This build was a while ago, but I remember that I clamped the front of the vice to the back then drilled the holes for the rods. Make sure you are drilling plumb. I messed up one side but it is forgiving. I did not use any 2 degree anything.. just flat. Taper the outside top of the vice to allow you to saw at an angle.

I agree that having the threaded rods sticking out the front would suck.

Since this posting, I use this vice for nearly every dovetail. I don't use any dovetail jigs or power tools because this vice makes cutting dovetails so easy. Today I am working on a full chest of drawers for my daughter and all the joints are hand cut dovetails. I can still use some improvement but I would rather have a hand cut dovetail with a tiny gap here and there than a machine cut one in fine furniture.

I made this vice long to fit the sides of chests and larger drawers.
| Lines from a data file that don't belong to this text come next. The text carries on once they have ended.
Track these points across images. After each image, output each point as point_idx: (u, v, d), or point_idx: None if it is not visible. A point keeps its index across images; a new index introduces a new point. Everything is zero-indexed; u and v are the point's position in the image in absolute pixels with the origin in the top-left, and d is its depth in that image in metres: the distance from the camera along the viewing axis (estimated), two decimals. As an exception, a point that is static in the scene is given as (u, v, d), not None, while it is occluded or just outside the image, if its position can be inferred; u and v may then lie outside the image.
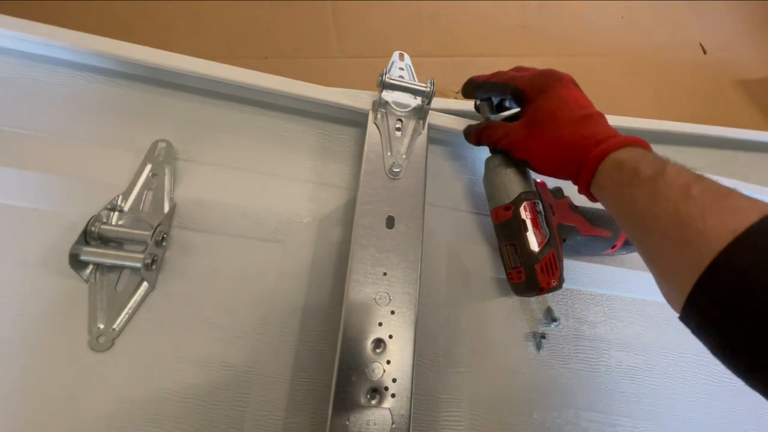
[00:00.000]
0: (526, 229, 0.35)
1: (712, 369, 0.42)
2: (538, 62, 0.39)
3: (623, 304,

I am glad that I did, it comes in handy. The fact that your bench is high, and this vice adds some more height you can joint the ends of some long panels if you want. I even have a stool next to the bench to sit and chisel the half blind dovetails.

I do find that if you can mount this on the side of the bench, you can take the board out of the clamp and place it flat on the workbench and clamp it down to fine tune the joint with chisels, then move back to the moxon.

Good luck and post a pic when you are finished.


----------